I heard her sigh before it was quiet again, the conversation obviously over.
It had been two weeks since I sent my resumé to the local Tuscan newspaper company. Three weeks since I sent it to an Indiana news anchor, and a month since I sent it to a New York company and a Boston magazine authorship. No emails from them yet. National Geographic had already politely declined, telling me I didn't fit into their requirements for the job. I tried sending some articles to Reader's Digest, but none had made the cut. It was a huge disappointment for someone who had worked so hard for a career she could believe in. I needed to convince my mother that a degree in writing could still make me successful.
I grew up with a family that didn't believe in me. My mom always told me, whenever she and my biological father would fight, that there was nothing I could do to stop the arguing. She told me I wasn't strong enough. After Atticus left, I told myself exactly what she told me. What could I possible do to get him to stay? I was weak, defenseless against the cruel reality that hovered over me like a rain cloud. When Scarlett beat me down, made me feel like nothing, I let her. Because why would I try to be confident in who I was if the world was never going to stop throwing boulders in my face?
College was a new beginning for me. I could finally show the people who thought I wasn't worth it that I could make it on my own. I got a substantial amount of scholarship money to make my writing dream become a reality. I aced all my classes, never giving the professors less than one hundred percent. I wrote short stories on the side, sometimes getting a few of them published on the last page of a local newspaper. I finally felt good about my capabilities, but obviously the most influential newspaper and magazine companies in the country didn't feel the same way.
Suddenly saddened, I told Lilee I was going out and grabbed my baseball cap, needing to get outside and get a breath of fresh air. I practically ran down the stairs of the dormitory and outside into the blistering heat. My flip flops made slapping noises against the concrete sidewalk, breaking the silence. Most of the students were gone for spring break, which gave me some privacy.
I hurried to the grove of trees near the dorms, the place I always went when I needed a break. It was mostly secluded from the rest of the campus and no one really noticed you when you were just sitting under them. I discovered a noticeably larger tree that was hidden behind the shrubbery a while back and since then went there to sit under the shade when anything had gone wrong.
My first grueling week of college. After Atticus promised to be different. When I found out him and Lilee were dating. When Prim told me she and Trent had drunkenly hooked up. And now after my mother called to remind me that I needed to think about my future and not "get attached."

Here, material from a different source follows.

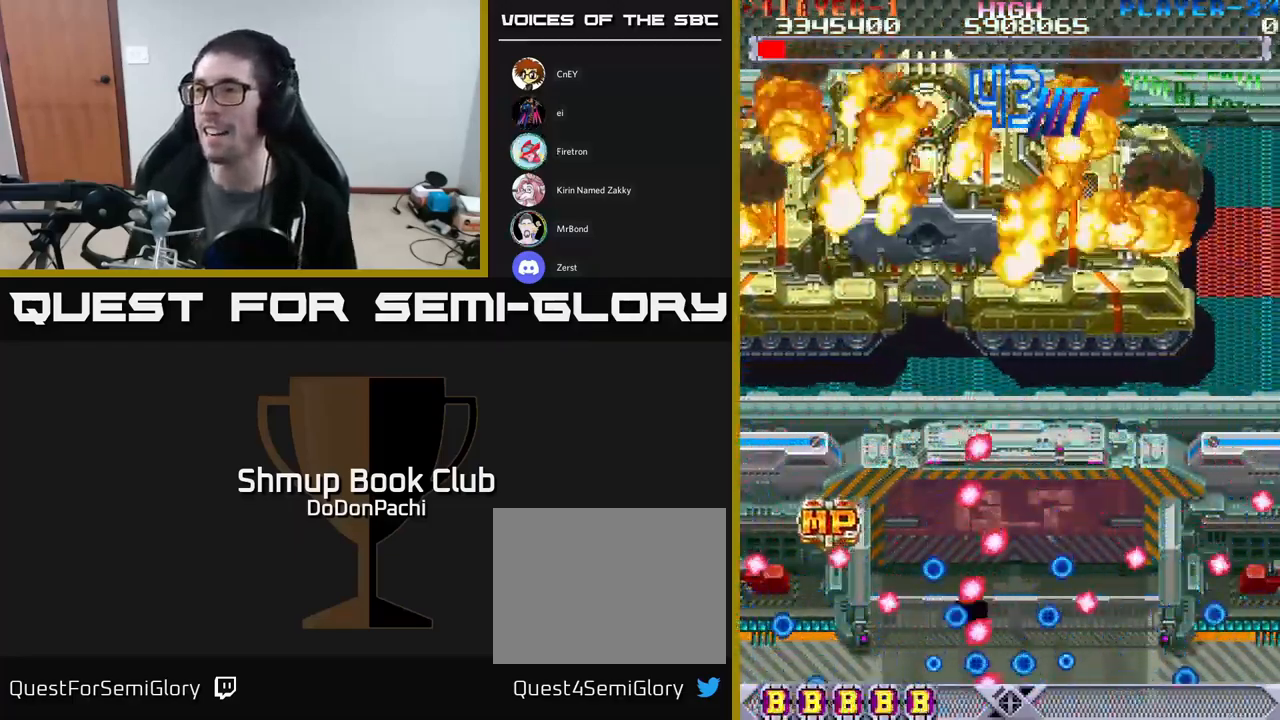
{"buttons": ["A", "DPAD_LEFT"], "events": [[317, "DPAD_LEFT", "down"]]}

My grades dropped after Atticus left in high school. My mother was furious by my lack of perseverance in my school work that she completely ruled out any outside of school activities. I joined clubs and sports at school just so I'd actually get to see my friends. She condemned all relationships because she was so sure that all love was evil. All commitment was cruel. All happiness in someone else was foolish and childlike. She expected me to be like her, ruining a relationship like she did with my father. Forget James; she had him to keep up her "perfect family" image. Never for love.
It was sickening, really. All love is cruel, huh? I always wondered how she felt about me, then. Did she love me? Or was she afraid she'd hurt me too?

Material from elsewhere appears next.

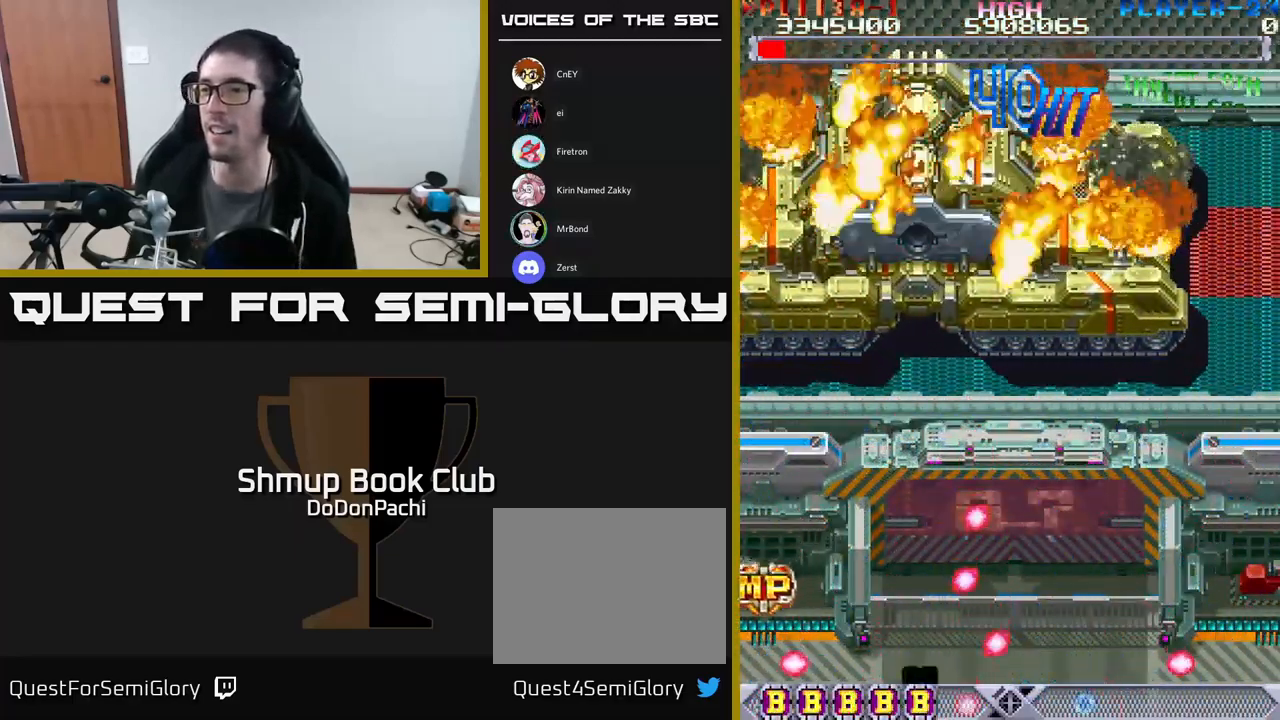
{"buttons": [], "events": [[17, "DPAD_LEFT", "up"], [234, "A", "up"]]}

I hugged my legs to my chest and rested my chin on my knees as I sat under the shade of the tree, thoughts rushing through my head. For so long, my family had been something that I didn't look forward to going home to. Even my dad, who I had so many memories with, didn't seem like the perfect model now that I was old enough to see clearly. Reality hit me on the head like a brick. That's what reality is, I guess. It's a giant tidal wave that's not beautiful, but destructive.
As I sat under that tree, I thought of my relationships and tried to prove my mother wrong. Atticus did hurt me, but we were friends now. He made my friend, Lilee, happy too. He wouldn't have done that if he hadn't moved and didn't get the sports scholarship he earned from his basketball success in New York. I couldn't think of a time where Trent ever hurt me. Never had he left me. Sure, he and Prim sort of tore my heart apart when they admitted their sin to me with shameful eyes. But that's all it was, a mistake. Scarlett hurt me, but she taught both myself and Trent the importance of never leaving a friend behind.
My dad left me, but if he didn't hurt me when I was younger, I never would've gotten two amazing step brothers like Cadden and Gabriel. And finally, my mother hurt me when she told me I was never going to be strong enough to change fate. I proved her wrong the moment I got the expectance letter into this college.
I smiled to myself. She was wrong. Everyone had hurt me, but it shaped the person I am today into a stronger version of myself. I always hated when people said cheesy things like "you're hurting now but it'll help you in the long run." But it's honestly the most true sentence in the universe.
If someone has hurt you, or reality gave you a slap on the face, there is a reason. There's a bigger plan. Down the road, you'll look at those people and laugh, realizing that you could've taken down your monsters in a single second if you had the chance as the person you grew to be. The thing that haunts you the most will bring you something that you'll love the most. It'll teach you how to handle your fears, not run from them.
I got up from the ground and brushed myself off. I walked through the night and took the next step into my future.
I've got a lot more courage with people throwing boulders at me, so throw them as hard as you can.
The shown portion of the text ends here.